PROJECT TITLE :
Sparse Optimization for Automated Energy End Use Disaggregation
Retrieving the household electricity consumption at individual appliance level is a necessary demand to assess the contribution of different end uses to the entire household consumption, and thus to style energy saving policies and user-tailored feedback for reducing household electricity usage. This has led to the development of nonintrusive appliance load monitoring (NIALM), or energy disaggregation, algorithms, that aim to decompose the mixture energy consumption information collected from a single measurement point into device-level consumption estimations.
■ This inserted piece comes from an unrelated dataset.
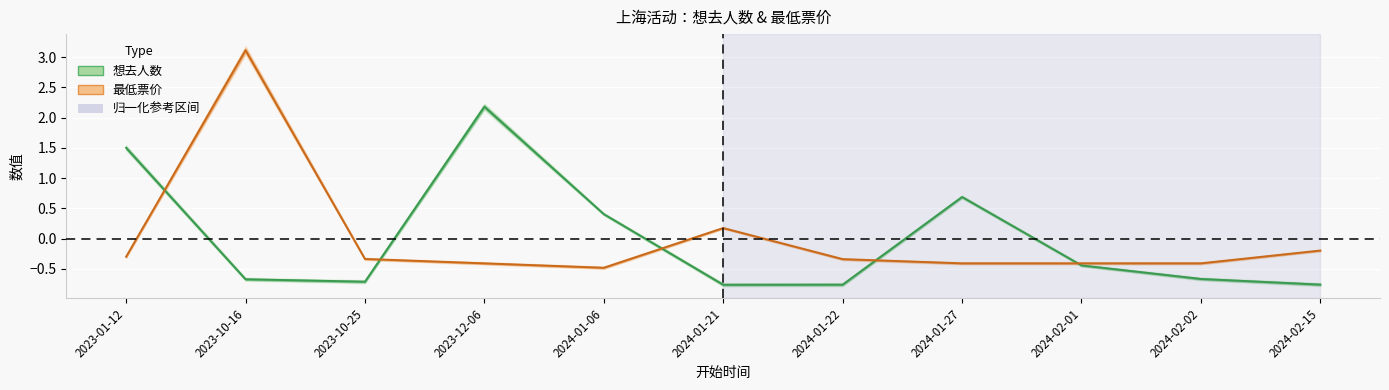

At which label is 最低票价 closest to 1?

2024-01-21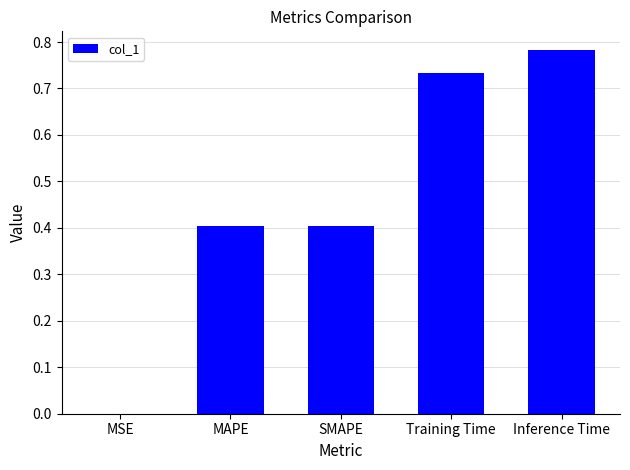

Between MSE and Training Time, which is larger?

Training Time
Existing NIALM algorithms are ready to provide accurate estimate of the fraction of energy consumed by each appliance. However, in the authors’ experience, they provide poor performance in reconstructing the ability consumption trajectories overtime. In this transient, a new NIALM algorithm is presented, that, besides providing very accurate estimates of the aggregated consumption by appliance, also accurately characterizes the appliance power consumption profiles overtime. The proposed algorithm is predicated on the belief that the unknown appliance power consumption profiles are piecewise constant overtime (as it is typical for power use patterns of household appliances) and it exploits the knowledge on the time-of-day likelihood in that a specific appliance would possibly be used. The disaggregation drawback is formulated as a least-square error minimization downside, with an extra (convex) penalty term aiming at enforcing the disaggregate signals to be piecewise constant overtime. Testing on household electricity information available within the literature is reported.